Me and my Dad are out of ideas and in need of some advice. We're trying to install a built '66 289 with a 6-bolt bell into his 1964 Mercury Comet. The Comet was originally a 5-bolt 260, 3-speed. We were looking to swap in a '64 T10 at the same time but both trannies have the small bolt pattern to the bellhousing. After searching through junkyards and talking to everyone we could find the conclusion was we needed a Lakewood bellhousing #15200. Very expensive but he bought one. It almost fits. The stock 157T flywheel and starter, the stock clutch fork and it bolts to the trans but the index rings won't fit the small bearing retainer on the T10 or the stock 3-speed. Does anyone know if a bearing retainer from a newer top loader or other transmission will fit? Do we really need the retainer to fit snug in the bellhousing? Any help would be greatly appreciated. The cars been in the family since 1990 and it's sad seeing its parts laying all over the shop.
You do need the trans indexed to a few thousandths. It's been decades since I dealt with your problem. I had a t 10 and a Ford top loader that I swapped back and forth when dealing with the different bolt patterns. I had a 64 hipo 289 that was 5 bolt and a 66 Mustang 6 bolt engine that I swapped around.
Not sure if this will help or not?
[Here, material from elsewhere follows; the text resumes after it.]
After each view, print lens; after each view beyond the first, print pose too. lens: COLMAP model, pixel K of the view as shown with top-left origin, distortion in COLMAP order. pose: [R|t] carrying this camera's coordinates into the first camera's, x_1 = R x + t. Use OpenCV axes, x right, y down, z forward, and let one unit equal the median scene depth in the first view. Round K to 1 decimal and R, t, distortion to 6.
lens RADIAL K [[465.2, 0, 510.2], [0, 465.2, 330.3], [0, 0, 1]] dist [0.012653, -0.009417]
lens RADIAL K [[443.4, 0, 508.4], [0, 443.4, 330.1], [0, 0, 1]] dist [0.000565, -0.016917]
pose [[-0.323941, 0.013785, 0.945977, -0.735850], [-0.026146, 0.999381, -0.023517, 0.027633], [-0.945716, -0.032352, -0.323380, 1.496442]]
When I was putting a 66 top loader 4 speed behind my flathead the index hole in the steel bell housing was too small by about an 1/8 inch so I had a local machine shop open it up so the bearing retainer would fit. You don't note if your using a steel or aluminum bell housing but I would bet if its too loose you could get the register hole welded up a bit to get the hole smaller and then have it machined to fit your bearing retainer. Shouldn't be too expensive or tough to do for a machine shop. If the hole is too small they can open it up a bit. Conversely you can also have the bearing retainer turned down if needed.
It's a steel ****tershield from Lakewood. Apparently Holley owns them now but they're hard to get anyone on the phone. It came from Summit but they say they don't offer a smaller index ring. The old T10 bearing retainer is way smaller than the new bellhousing hole. I guess it could be welded up then made to fit the T10 but for nearly $600 it should work out of the box. With the new bellhousing plus machine work we could just buy a newer style toploader.
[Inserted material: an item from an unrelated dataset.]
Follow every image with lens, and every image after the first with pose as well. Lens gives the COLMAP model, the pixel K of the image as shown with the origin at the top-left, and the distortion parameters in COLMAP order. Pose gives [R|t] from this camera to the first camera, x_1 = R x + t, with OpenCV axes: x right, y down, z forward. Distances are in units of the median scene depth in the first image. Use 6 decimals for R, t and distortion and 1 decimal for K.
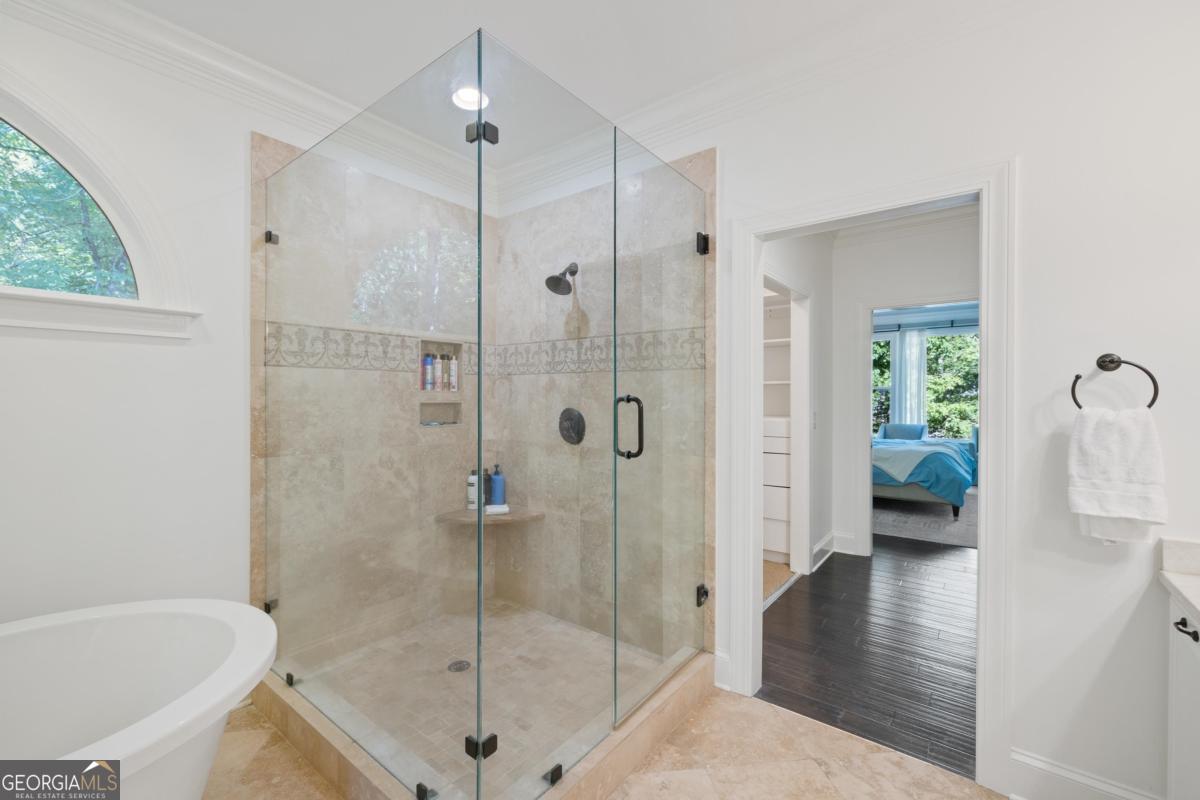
lens RADIAL K [[505.9, 0, 596.7], [0, 505.9, 397.8], [0, 0, 1]] dist [-0.001772, -0.000016]
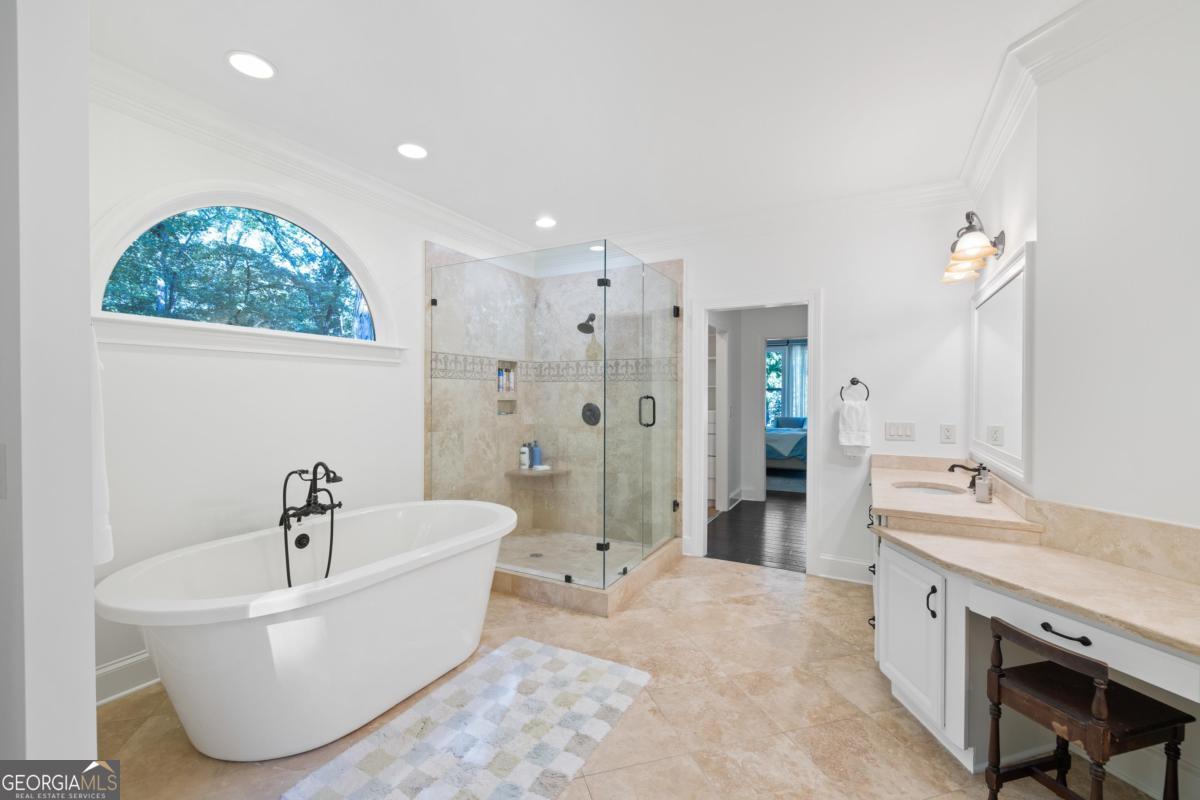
lens RADIAL K [[505.9, 0, 600.6], [0, 505.9, 398.2], [0, 0, 1]] dist [-0.001772, -0.000016]
pose [[0.985075, -0.000826, 0.172124, -0.351588], [0.000526, 0.999998, 0.001792, 0.002147], [-0.172125, -0.001675, 0.985074, -0.705113]]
Welding on a new bell housing ( or old) could present new problems, now I said could. Take the bearing retainer off the transmission and the bellhousing to a machine shop and have a ring turned to make them compatible. Have the machine shop machine a “ lip “ on the retainer and a mirror image of it on the ring so it will stay put. Your out maybe a $100 and problem solved. Bones
I bought a t-85 overdrive transmission (what a t-10 was designed from) that was bolted to a small block 6 bolt bellhousing. Someone made an adapter to register the transmission to the bellhousing. Just an aluminum ring that was a press fit to the bearing retainer and just a tight fit to the bellhousing bore. They also drilled and tapped the bellhousing to match the transmission bolt pattern. A lot cheaper than buying a ****ter shield. Send that ****er back to Summit.
A newer style bearing retainer will fit the older T10. You do need a good snug fit as that's what indexes the trans to the crank center; don't depend on the mounting bolts to do this. Re-drilling the bellhousing isn't possible on just any Ford bell, some have enough meat to do that but most don't. Ford also built a limited number of dual-pattern bells as 'service replacements' (allowing 6-bolt motors to replace 5-bolts without changing the trans) but those are rare. The other thing you need to check is the pilot bearing shaft length on the end on the trans input shaft. The SBF uses a 1.125" shaft, the FE is only .75". Using the FE style with the standard SBF bronze pilot bushing will result in bushing failure pretty quickly as it doesn't engage the bushing deeply enough. Steel pilot bearings are available to fix this.
The add does say 3 index rings. We only got 2 but the paperwork shows the 3rd as being very small for a Mopar. Something like 4.350 and the best we can measure the T10 is about 4.65. The 2 rings we got are in the 4.8s and 4.9s. The input shaft length is the same as the stock 3-speed. It's from a '64 Falcon and uses the same odd transmission mount and the shifter clears the bench seat. He has a 3-speed O/D external shift from a '78 Granada we thought about but he doesn't have any of the shifting parts and the shifter would mount too far back. I did take the bearing retainer off the O/D and I think it would bolt up but the shaft part is a lot bigger around. The retainer from the T10 won't even fit over the input shaft on the O/D trans. There's supposed to be a Toploader spe******t fairly close by so I'm gonna call and see if maybe a '65 up bearing retainer will fit a '64.
An index ring came with the bellhousing that would fit the newer style. So '65 up has the same 4-bolt spacing on the retainer for the '64? Would that include the 3.03 3-speeds, T-18 and T-19 truck transmissions also? We're planning a junkyard trip Saturday and there's loads of pickups there.
I don't think the Ford toploader and T10 retainers will swap, but you may have luck with some of the truck trans.